You would think that you'd be used to living in this type of scenario. Growing up with a single parent. But I'm already 24 years old and I can admit that it still bothers me time and time again. I look at my son and I couldn't imagine not being a part of his life. Mahal agrees. I think the thing that messes with me the most the the "drop-in dad". You know, the kind of father that pops in as he pleases, getting his kids hopes up, buys their love and then leaves again. Don't you realize how traumatic things like that are. It can taint a kid! Single parenting seems to be more and more common as the divorce rate doubles more and more every year. I feel that if you want to be an actual parent to your child, it has to be an all or nothing kind of deal. Also, Moms don't bash their dads. Let them learn for themselves. That's the only way they'll learn in the end run.
EVERYONE and I mean everyone used to tell me things about my father, but he was still my dad and I figured he'd never do those things to me. Then, I lived with him and grew up a little and saw it all for myself. I have my own judgement about my father but only I could do that for myself. On the flip side, Moms, if dad wants to be a part of your child's life and he's taking the right steps to do so, LET HIM BE A PART OF THEIR LIVES! Just because you two couldn't work it out doesn't mean you can't put personal feelings aside for the sake of the kids! Even though he couldn't be a great partner to you doesn't necessarily mean he can't be a great father to his kids. The two don't always overlap.

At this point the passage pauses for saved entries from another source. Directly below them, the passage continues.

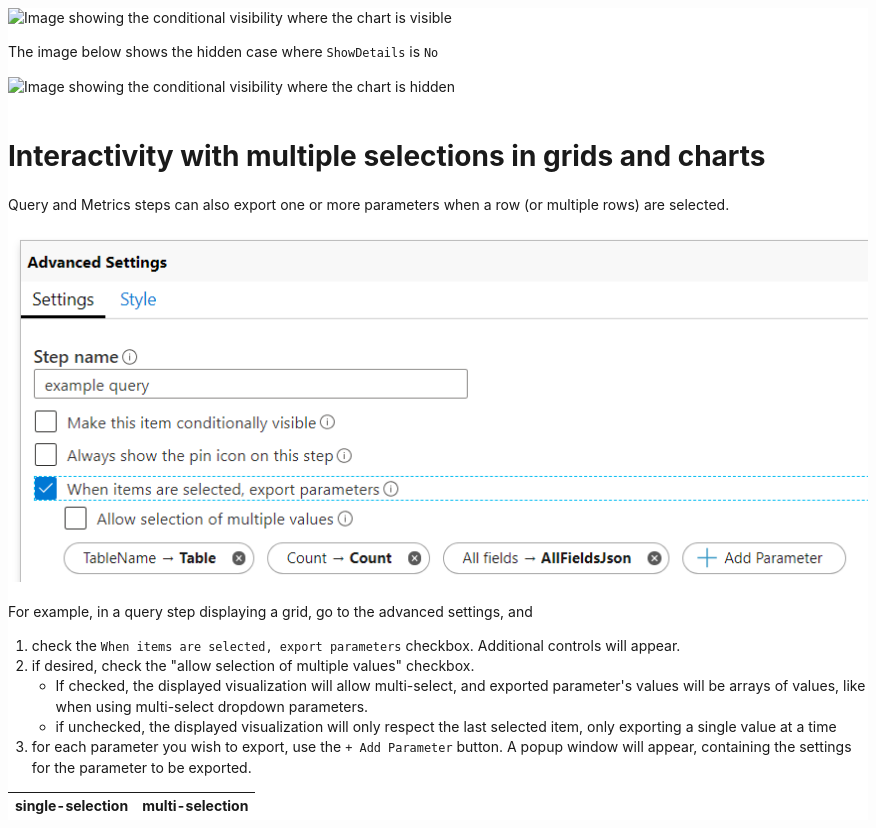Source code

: ![Image showing the conditional visibility where the chart is visible](Images/Interactivity-ConditionalVisibility-Visible.png)

The image below shows the hidden case where `ShowDetails` is `No`

![Image showing the conditional visibility where the chart is hidden](Images/Interactivity-ConditionalVisibility-Invisible.png)

# Interactivity with multiple selections in grids and charts
Query and Metrics steps can also export one or more parameters when a row (or multiple rows) are selected.

![Image showing the export parameters settings](Images/Interactivity-ExportParameters.png)

For example, in a query step displaying a grid, go to the advanced settings, and 
1. check the `When items are selected, export parameters` checkbox.  Additional controls will appear.
2. if desired, check the "allow selection of multiple values" checkbox.  
    - If checked, the displayed visualization will allow multi-select, and exported parameter's values will be arrays of values, like when using multi-select dropdown parameters.
    - if unchecked, the displayed visualization will only respect the last selected item, only exporting a single value at a time
3. for each parameter you wish to export, use the `+ Add Parameter` button. A popup window will appear, containing the settings for the parameter to be exported.

single-selection | multi-selection
--|--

I'm not saying that a kid needs a mom and a dad to have the kid live to their fullest potential. I'm just saying if you decide to take on the roll of a parent, give it 110%. Dropping in their lives when you feel the time is right for YOU is just as good as not coming around at all. I see kids who their dad isn't involved at all and they sit there and wonder about them. Then I see kids who know who their dad is but still sit there and wonder about them. Your kids deserve better. Make the effort. Don't buy their love. It's only good for the moment and you're only deepening the emotional damage. Call you kids. Tell them you love them. Hug them tight. Care. Be involved. There's nothing harder out there in the world than to be a parent, but your kids will love you and thank you for it in the end run.